EPA publishes a report providing the technical basis for clean water rulemaking by the Agency. The report summarizes the current understanding about the connectivity and mechanisms by which streams and wetlands affect the physical, chemical and biological integrity of downstream waters.
EPA demonstrates sampling designs and associated technologies for the early detection of aquatic invasive species in the Great Lakes. The resulting detection network helps fulfill EPA’s obligation to provide the science to protect water quality under the Great Lakes Water Quality Agreement with Canada.
EPA publishes the first standardized protocols for assessing the toxicity of sediment-associated contaminants to benthic organisms. These methods are used extensively in EPA regulatory programs and National Pollutant Discharge Elimination System permitting as well as for pesticide registration and Superfund site assessments.
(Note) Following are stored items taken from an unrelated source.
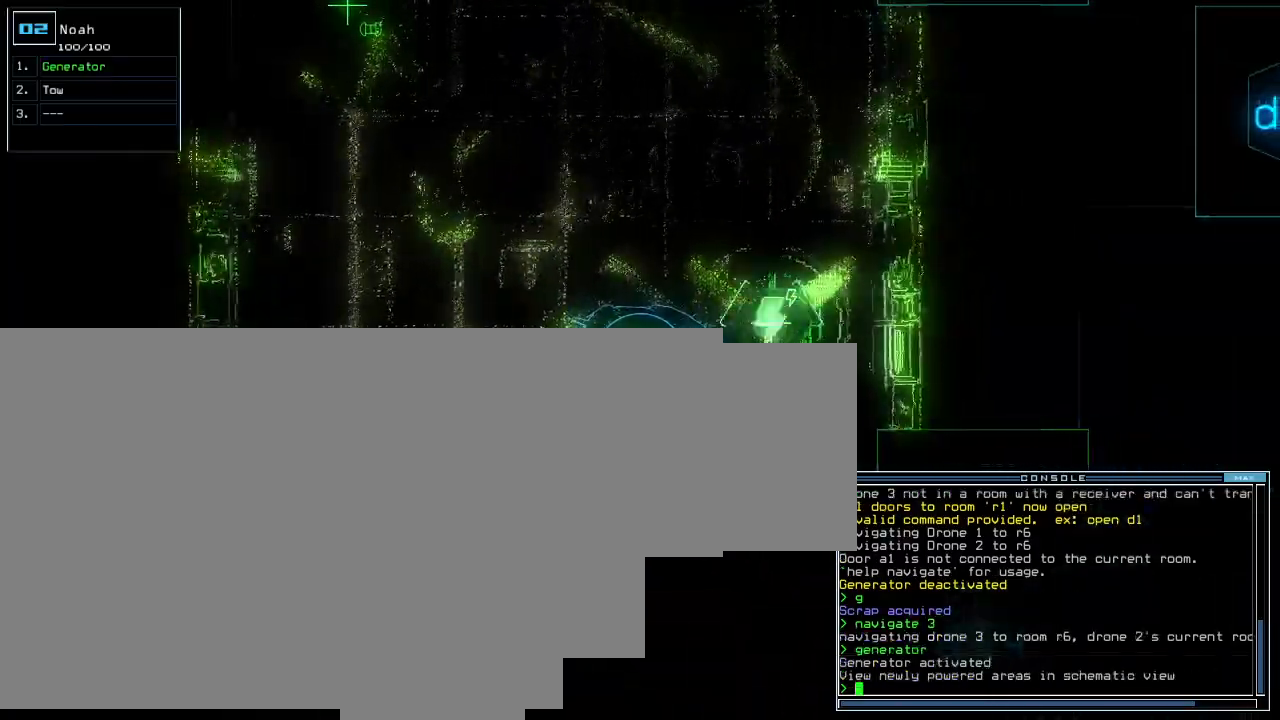
{"keys": []}
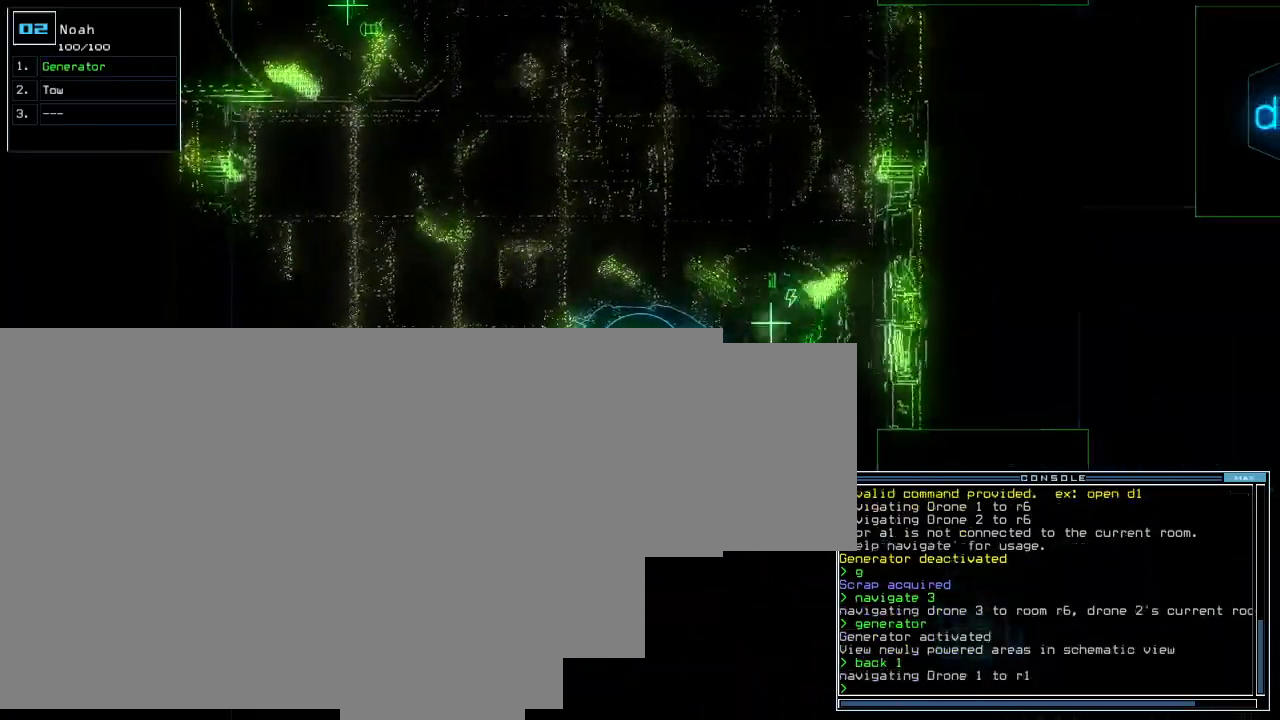
{"keys": [], "events": [[160, "3", "down"], [240, "3", "up"]]}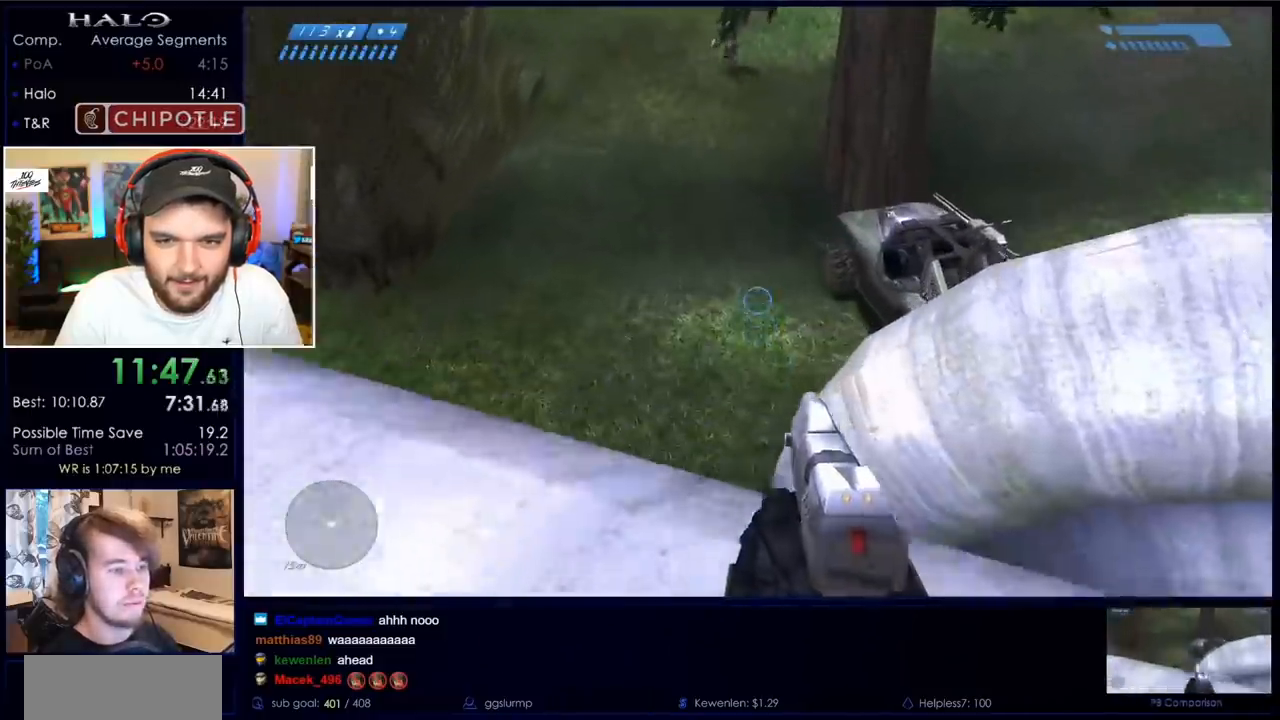
Gameplay with keyboard and mouse; each line is a JSON object with the keys and mouse buttons held at the frame after it. "events" lists presses ("down") and releases ("up") of "a", "c", "ctrl", "d", "down", "e", "f", "q", "r", "return", "s", "space", "up", "w", "x", "z", "mouse_left", "mouse_wheel", "mouse_right" and "mouse_mb4" between this image and that frame as [ms after this image, input, new state], when the widget could be followed in between. "mouse_left", "mouse_wheel", "mouse_right", "mouse_mb4" = the "left", "wheel", "right", "mb4" buttons of the "mouse" list. No other keys are recorded. "wheel" means that the mouse wheel is clicked or scrolled. Mouse movement is not recorded. Not read: mouse_mb5.
{"keys": ["q", "w"], "mouse": [], "events": [[483, "q", "down"]]}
EPA releases the fast, online screening tool, Sequence Alignment to Predict Across Species Susceptibility (SeqAPASS), which can be used to consistently predict species susceptibility of chemical exposure. SeqAPASS has contributed to EPA’s support for the National Strategy to Promote the Health of Honey Bees and Other Pollinators. This tool is nationally and internationally recognized as a valuable cross-species toxicity estimation tool.
EPA publishes the National Wetland Condition Assessment Report, providing the first ever national report on the quality of wetlands. This first baseline report, based on an assessment completed by EPA in 2011, will now allow changes in wetland condition to be tracked over time. The data allow wetlands to be compared with others in their regions, revealing local or widespread trends in condition. They also provide an opportunity to explore patterns in wetlands in their ecological differences at a continental scale.
EPA publishes the Stream-Catchment (StreamCat) dataset, which includes over 500 natural and anthropogenic watershed measurements representing 2.6 million streams in the conterminous U.S. The data are extrapolated from measurements made every five years under the National Rivers and Streams Assessment and help states identify streams potentially in need of restoration.
EPA publishes the Lake-Catchment (LakeCat) dataset containing extrapolated measurements for 380,000 lakes in the conterminous U.S. The data are derived from measurements made every five years under the National Lakes Assessment and help states to identify lakes and reservoirs potentially in need of restoration.